Gheddafi può rimanere in Libia, a patto che si chiami veramente fuori dalla scena politica. In sintesi è questa la retromarcia, per certi versi clamorosa, del ministro degli Esteri francese, Alain Juppé, sulla guerra in Libia. Ci sono voluti quattro mesi di bombardamenti, un paese ricco di petrolio spaccato in due e una fastidiosa sensazione di stallo militare, o ancora peggio pantano, in cui ci siamo infilati per far scoprire alla Grandeur l’acqua calda.
Riferendosi a Muammar Gheddafi, che la Nato non riesce a schiodare da Tripoli, il capo della diplomazia francese ha affermato in un’intervista: «Una delle ipotesi a cui si pensa è che rimanga in Libia, ma a condizione che si distanzi con chiarezza dalla vita politica». All’inizio il colonnello avrebbe dovuto finire alla sbarra per crimini di guerra, poi hanno tentato di incenerirlo con un missile, alla fine speravano in un esilio ed ora pure i francesi, che hanno dato fuoco alle polveri della crisi libica, scendono a più miti consigli. Un diplomatico che segue da vicino la faccenda sentenzia: «Siamo finalmente di fronte a una mossa di saggio realismo».
Nell'intervista al canale tv Lci il ministro degli Esteri Juppé sostiene pure che la spada di Damocle del mandato di cattura internazionale per crimini di guerra, pendente sulla testa di Gheddafi e di suo figlio Seif al Islam «al momento non viene discussa». In pratica facciamo finta di niente e cerchiamo una via d'uscita onorevole per tutti.
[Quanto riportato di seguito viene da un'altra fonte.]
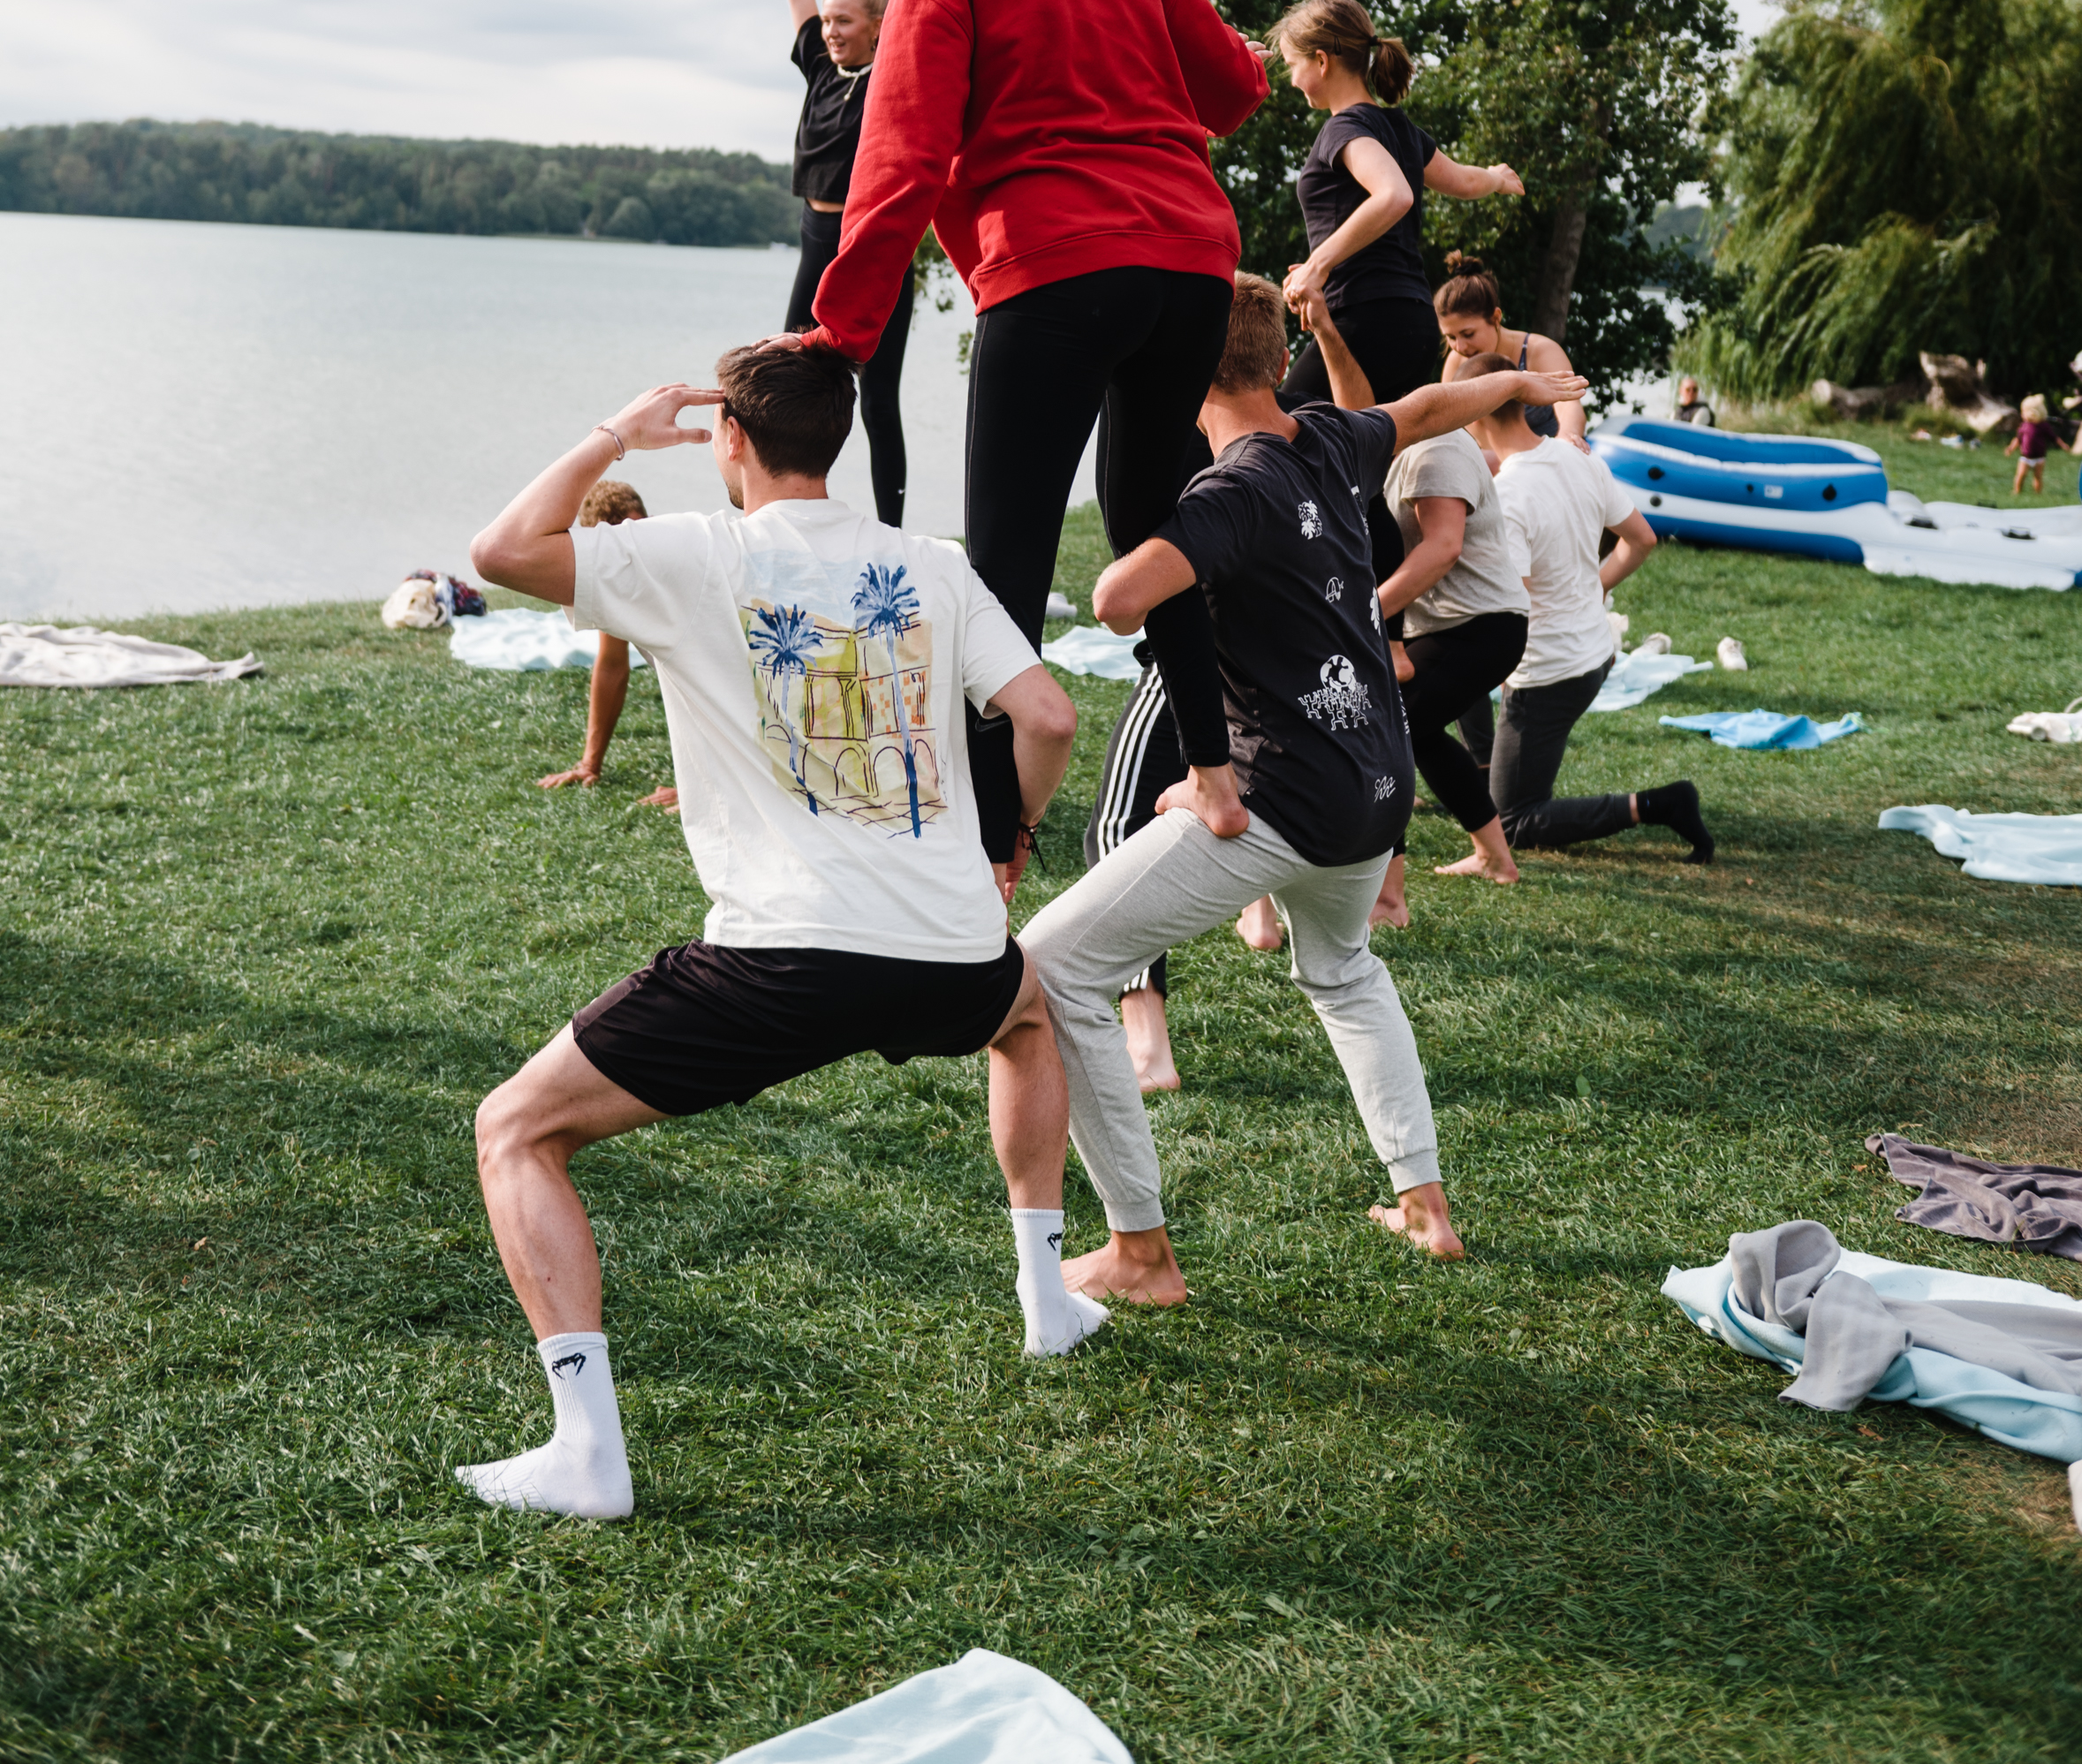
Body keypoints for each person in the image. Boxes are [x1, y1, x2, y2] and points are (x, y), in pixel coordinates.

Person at [459, 339, 1096, 1522]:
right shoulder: (932, 562)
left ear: (730, 440)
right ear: (840, 439)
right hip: (953, 952)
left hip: (783, 963)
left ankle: (586, 1451)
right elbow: (1046, 714)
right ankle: (1046, 1297)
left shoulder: (694, 552)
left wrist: (613, 428)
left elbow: (499, 550)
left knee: (515, 1129)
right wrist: (1011, 839)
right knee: (1025, 1012)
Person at [798, 0, 1268, 1094]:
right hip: (1187, 253)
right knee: (1153, 518)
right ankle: (1216, 776)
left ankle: (987, 856)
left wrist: (840, 332)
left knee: (1000, 557)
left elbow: (899, 154)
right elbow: (1235, 85)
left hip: (1057, 261)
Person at [1003, 273, 1589, 1309]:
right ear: (1283, 362)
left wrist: (1163, 562)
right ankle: (1423, 1205)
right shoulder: (1327, 438)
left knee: (1050, 969)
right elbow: (1422, 409)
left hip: (1283, 797)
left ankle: (1139, 1253)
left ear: (1184, 376)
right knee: (1342, 971)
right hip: (1374, 785)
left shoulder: (1226, 494)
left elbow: (1115, 599)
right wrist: (1513, 373)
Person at [1282, 289, 1527, 933]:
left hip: (1481, 625)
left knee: (1389, 728)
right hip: (1450, 625)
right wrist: (1328, 329)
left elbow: (1442, 549)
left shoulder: (1435, 448)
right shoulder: (1393, 446)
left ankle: (1389, 898)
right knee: (1414, 732)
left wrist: (1364, 614)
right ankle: (1494, 857)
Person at [1273, 0, 1528, 568]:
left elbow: (1395, 196)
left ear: (1320, 60)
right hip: (1408, 319)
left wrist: (1320, 265)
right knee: (1360, 470)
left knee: (1276, 433)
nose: (1291, 80)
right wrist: (1495, 178)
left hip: (1369, 319)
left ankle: (1368, 620)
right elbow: (1459, 180)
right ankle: (1385, 632)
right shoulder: (1401, 129)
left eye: (1291, 65)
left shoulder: (1344, 129)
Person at [1457, 358, 1714, 860]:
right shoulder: (1578, 457)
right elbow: (1641, 539)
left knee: (1511, 823)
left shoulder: (1507, 494)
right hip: (1596, 653)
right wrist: (1592, 587)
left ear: (1478, 414)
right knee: (1503, 801)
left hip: (1549, 674)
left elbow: (1516, 608)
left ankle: (1662, 804)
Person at [777, 0, 911, 524]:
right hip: (814, 239)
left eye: (844, 23)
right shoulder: (820, 68)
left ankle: (889, 529)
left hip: (873, 250)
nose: (829, 30)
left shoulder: (892, 72)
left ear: (878, 27)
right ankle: (777, 514)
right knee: (785, 379)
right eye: (828, 22)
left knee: (877, 400)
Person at [536, 480, 678, 807]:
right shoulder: (614, 583)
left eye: (639, 532)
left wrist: (702, 788)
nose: (634, 551)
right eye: (619, 546)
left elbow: (720, 680)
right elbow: (612, 665)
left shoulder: (675, 562)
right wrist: (590, 763)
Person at [1435, 256, 1588, 445]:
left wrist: (1568, 439)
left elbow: (1570, 406)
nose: (1460, 347)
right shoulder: (1456, 361)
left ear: (1496, 317)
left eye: (1468, 334)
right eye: (1451, 337)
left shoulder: (1540, 351)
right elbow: (1447, 427)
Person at [2008, 394, 2056, 496]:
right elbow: (2018, 439)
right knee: (2021, 475)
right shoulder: (2024, 426)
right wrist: (2011, 448)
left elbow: (2053, 437)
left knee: (2038, 477)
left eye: (2023, 412)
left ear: (2032, 413)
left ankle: (2038, 493)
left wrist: (2063, 445)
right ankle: (2017, 491)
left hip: (2039, 458)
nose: (2022, 415)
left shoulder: (2043, 426)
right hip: (2025, 457)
L'obiettivo è una tregua, il più definitiva possibile, ma «il cessate il fuoco - spiega Juppé - dipenderà dalla reale e formale intenzione di Gheddafi di abbandonare il suo ruolo politico e militare».
Al colonnello, per ora, basta sopravvivere e non perdere la faccia. Non sarà facile far digerire ai ribelli una soluzione del genere, ma almeno bisogna cominciare con un negoziato diretto e concreto fra Bengasi, roccaforte della rivolta e Tripoli, dove comanda ancora Gheddafi.
Il cessate il fuoco, secondo fonti de Il Giornale, dovrà venir garantito da una forza di interposizione militare internazionale, o quantomeno da osservatori probabilmente sotto il cappello dell’Unione africana. L’Italia spinge sulla strada del negoziato Bengasi-Tripoli, cessate il fuoco e controllo internazionale. Il rischio è che la Libia rimanga divisa in due, ma si ipotizza pure uno stato federale fra Cirenaica, Tripolitania e zona berbera.
Il vero obiettivo saranno libere elezioni e una Libia democratica, dove il colonnello potrà anche stare in disparte, ma i suoi sostenitori non si faranno certo fregare rimanendo fuori dal giro.
La Russia spinge apertamente per la fine dei bombardamenti e la via negoziale. Ieri a Mosca è stato ricevuto il ministro degli Esteri di Tripoli, Abdelati al Obeidi, che ha ribadito come «la questione della partenza di Gheddafi non faccia parte dei negoziati. Non ha intenzione di lasciare il paese».
L’esilio «sicuro», invece, gli è stato notificato dagli americani che hanno incontrato sabato scorso in Tunisia, il segretario del colonnello e uomo di fiducia Bashir Saleh.
Nel frattempo i combattimenti continuano soprattutto attorno a Brega, il terminal petrolifero strategico lungo la strada costiera da Sirte a Bengasi.